[Extrait cité]

════════════════

Jean BELLISSEN 

A propos de Merci Marie. Conversation.

Bureau des compétences et désirs
Ce livre est le résultat d'un engagement mutuel sur l'oeuvre de Jean Bellissen. Nos deux structures ont produit plusieurs projets avec lui. Nous avions envie, tout comme toi, d'éditer un ouvrage qui rassemble la diversité de sa pratique au cours des dix dernières années, pour en montrer la richesse, bien entendu, mais aussi la cohérence, l'amplitude.
Si tu devais expliquer pourquoi tu défends son travail, quels sont les premiers arguments que tu emploierais ?

Jean-Pierre Alis ­ Galerie Athanor
La réponse est liée à l'histoire de notre rencontre. Mais je pourrais dire pour commencer que l'ensemble de son oeuvre développe quelque chose de burlesque, un humour très particulier qui joue tout en finesse sur la phonétique. Jean a une capacité étonnante à capter sans cesse des sujets très divers, reliés à des réalités, souvent à l'actualité. Il le fait avec une certaine distance, c'est ce que les gens trouvent le plus étonnant.

════════════════

[Liste fournie]

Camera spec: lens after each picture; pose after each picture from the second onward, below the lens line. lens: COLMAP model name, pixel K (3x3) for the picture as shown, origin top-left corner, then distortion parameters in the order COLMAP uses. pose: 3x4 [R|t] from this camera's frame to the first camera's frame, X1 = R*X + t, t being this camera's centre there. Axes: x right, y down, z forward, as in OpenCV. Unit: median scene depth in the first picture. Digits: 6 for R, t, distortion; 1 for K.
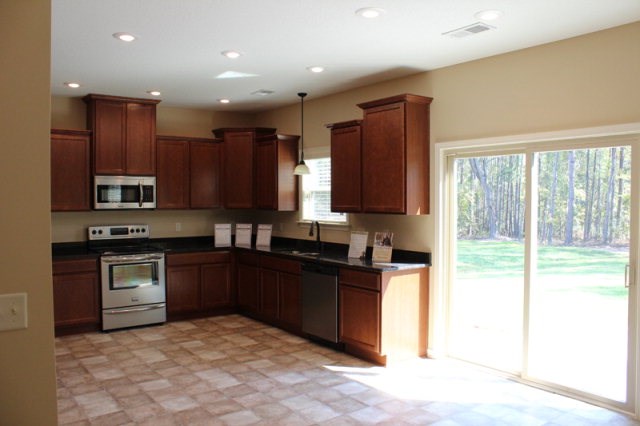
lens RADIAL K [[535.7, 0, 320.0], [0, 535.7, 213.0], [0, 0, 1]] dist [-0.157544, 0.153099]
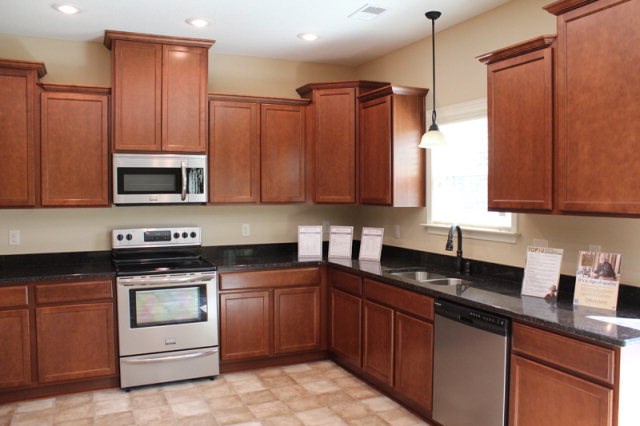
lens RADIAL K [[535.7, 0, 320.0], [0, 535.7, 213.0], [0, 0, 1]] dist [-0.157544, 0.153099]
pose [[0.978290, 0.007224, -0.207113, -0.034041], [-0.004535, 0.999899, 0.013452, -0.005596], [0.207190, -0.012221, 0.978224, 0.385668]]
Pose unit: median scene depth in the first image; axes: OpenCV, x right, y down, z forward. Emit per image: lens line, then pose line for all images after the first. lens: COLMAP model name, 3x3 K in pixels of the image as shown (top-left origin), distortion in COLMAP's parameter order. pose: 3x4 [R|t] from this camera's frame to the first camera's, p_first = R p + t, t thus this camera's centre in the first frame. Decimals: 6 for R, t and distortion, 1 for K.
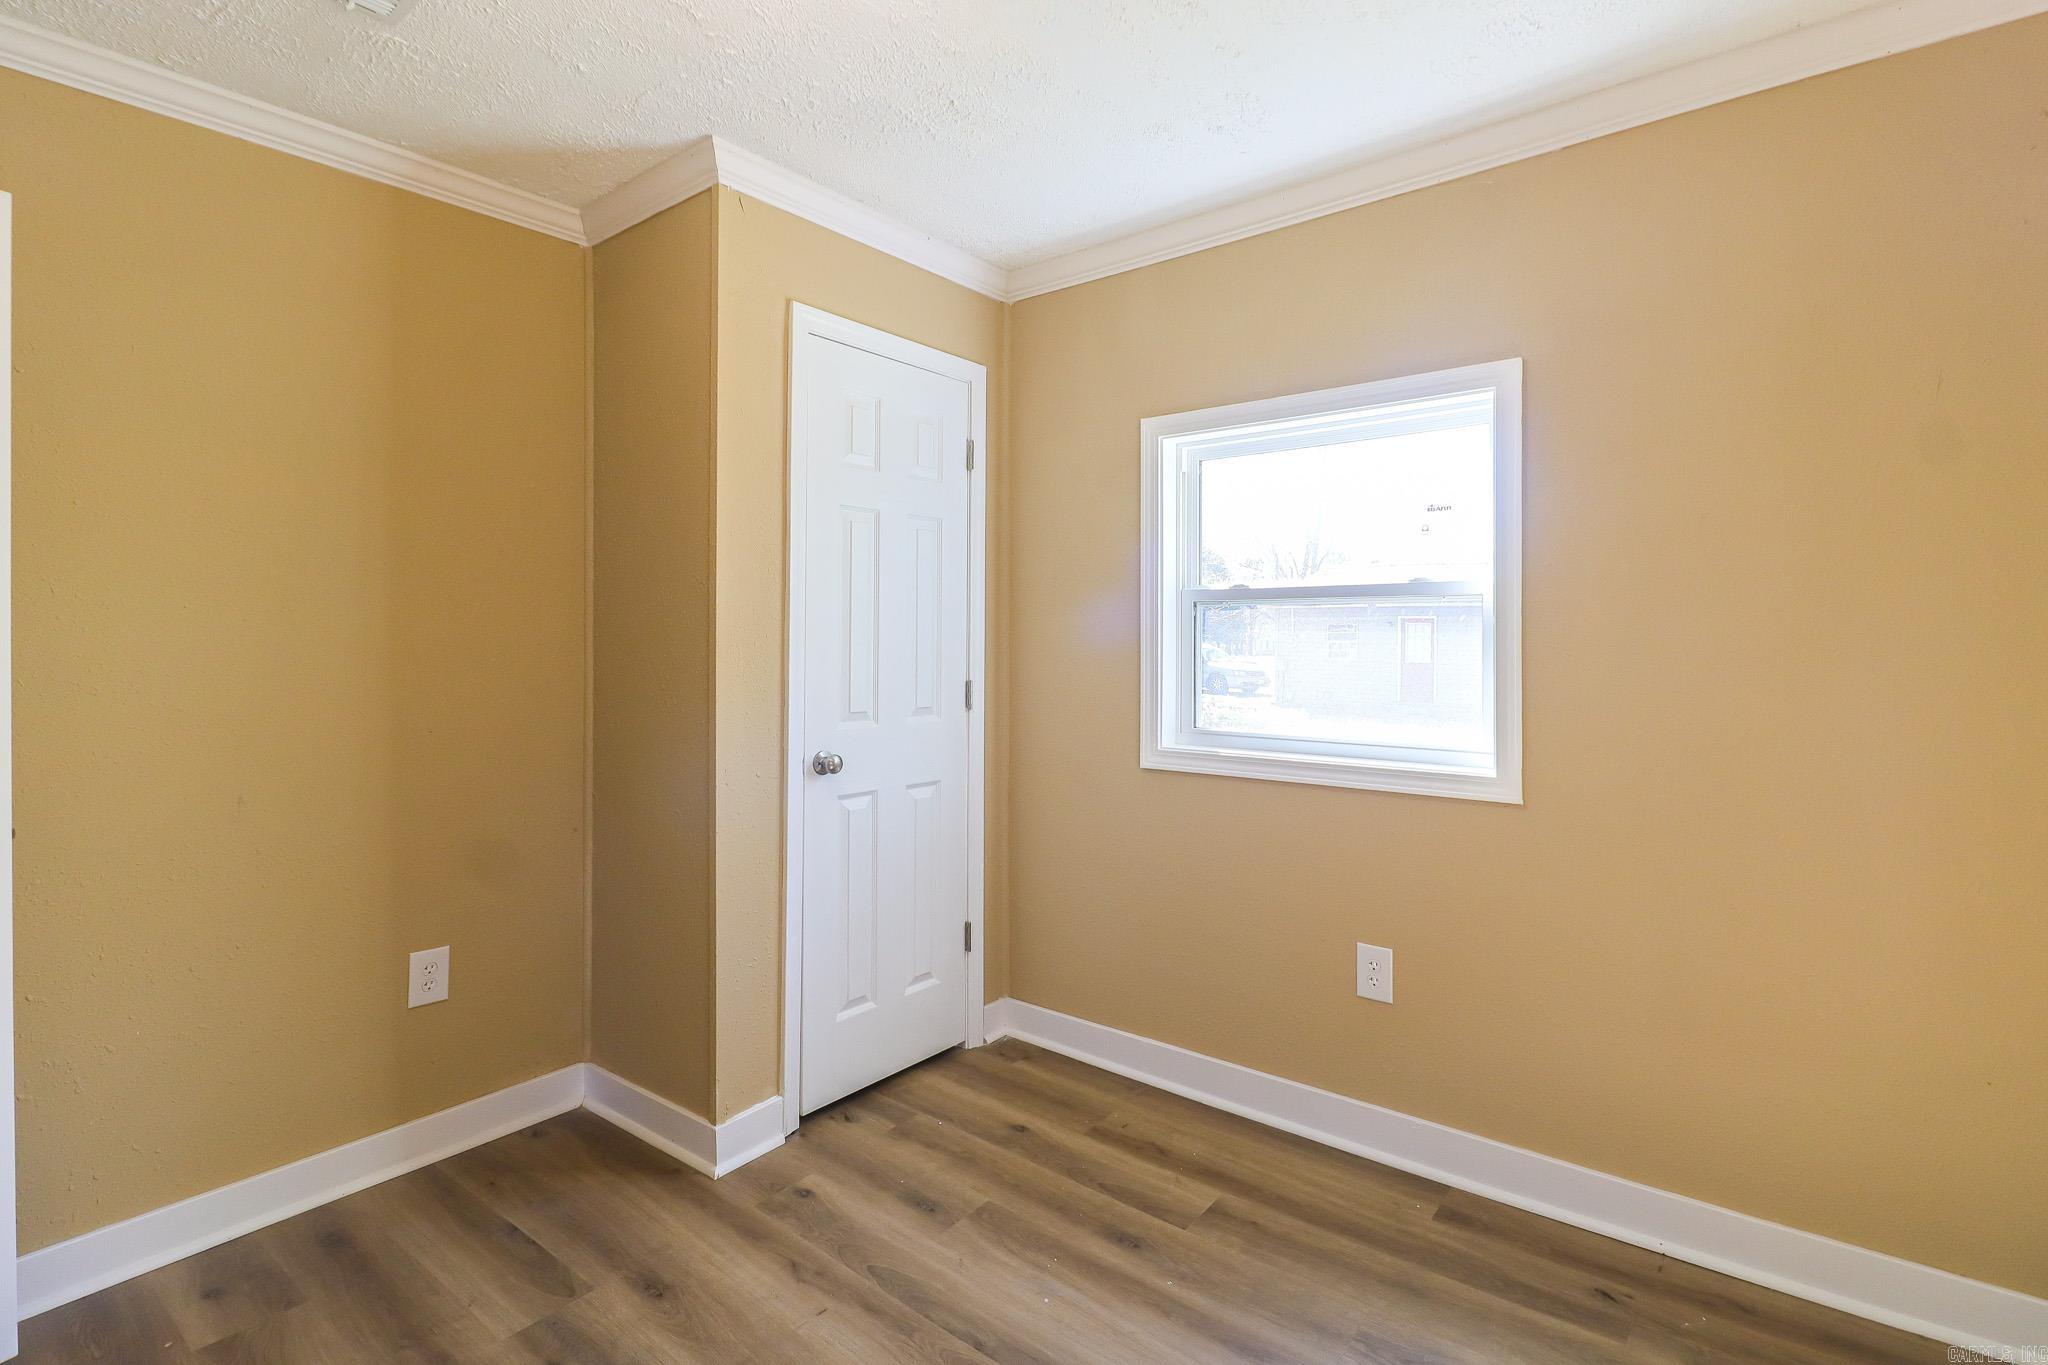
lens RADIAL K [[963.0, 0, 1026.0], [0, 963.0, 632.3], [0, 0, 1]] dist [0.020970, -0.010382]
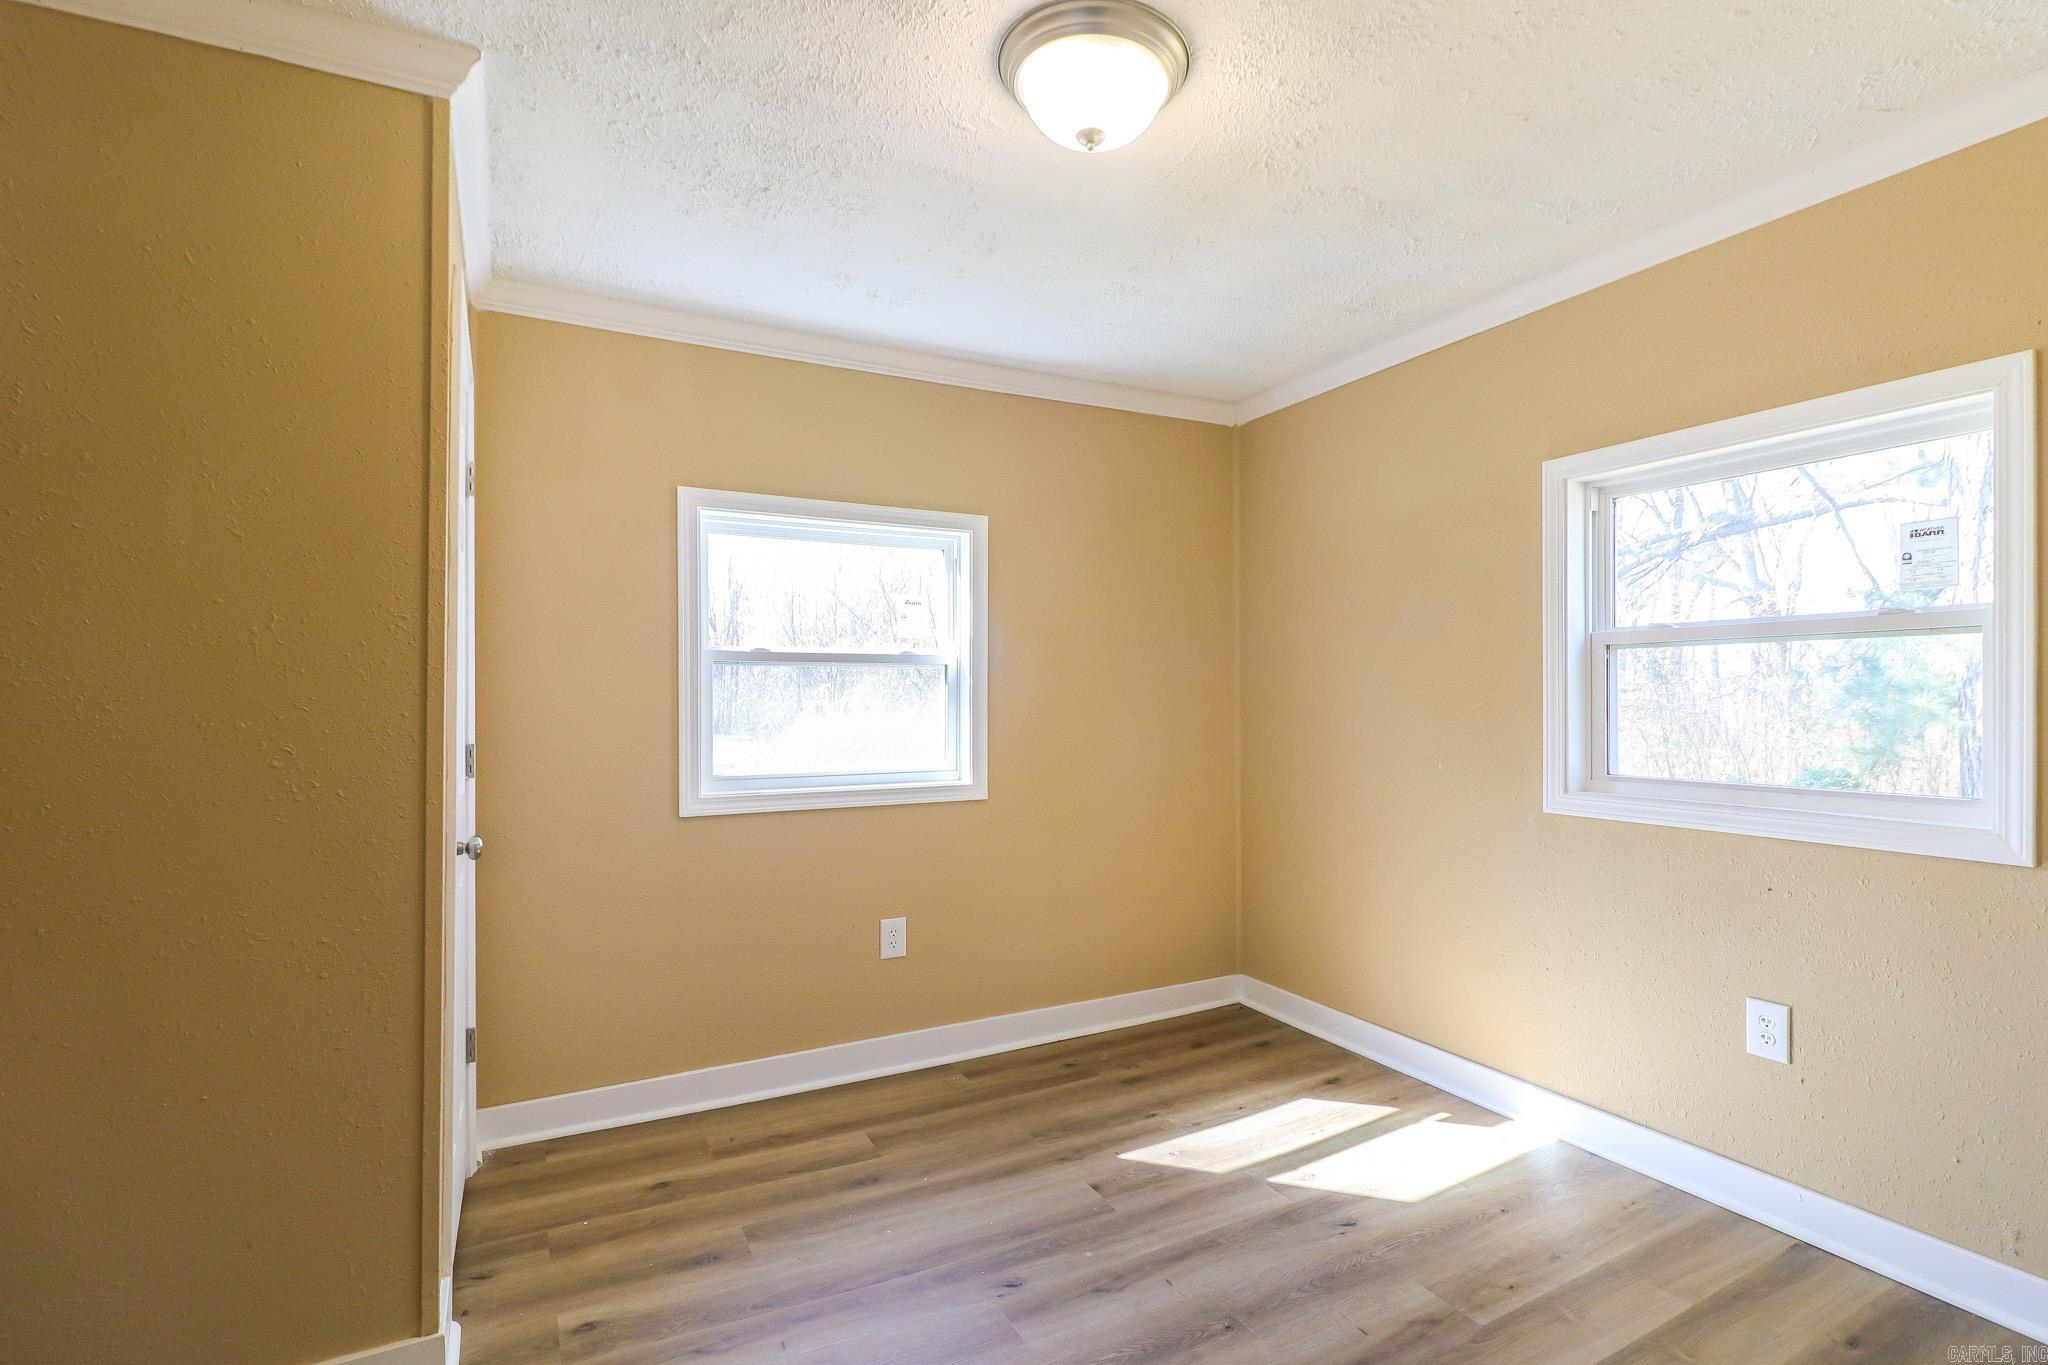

════════════════

[Consigne] Reproduisez mot pour mot, du début à la fin, l'entretien sur Merci Marie qui figure plus haut.

[Réponse]
Jean BELLISSEN 

A propos de Merci Marie. Conversation.

Bureau des compétences et désirs
Ce livre est le résultat d'un engagement mutuel sur l'oeuvre de Jean Bellissen. Nos deux structures ont produit plusieurs projets avec lui. Nous avions envie, tout comme toi, d'éditer un ouvrage qui rassemble la diversité de sa pratique au cours des dix dernières années, pour en montrer la richesse, bien entendu, mais aussi la cohérence, l'amplitude.
Si tu devais expliquer pourquoi tu défends son travail, quels sont les premiers arguments que tu emploierais ?

Jean-Pierre Alis ­ Galerie Athanor
La réponse est liée à l'histoire de notre rencontre. Mais je pourrais dire pour commencer que l'ensemble de son oeuvre développe quelque chose de burlesque, un humour très particulier qui joue tout en finesse sur la phonétique. Jean a une capacité étonnante à capter sans cesse des sujets très divers, reliés à des réalités, souvent à l'actualité. Il le fait avec une certaine distance, c'est ce que les gens trouvent le plus étonnant.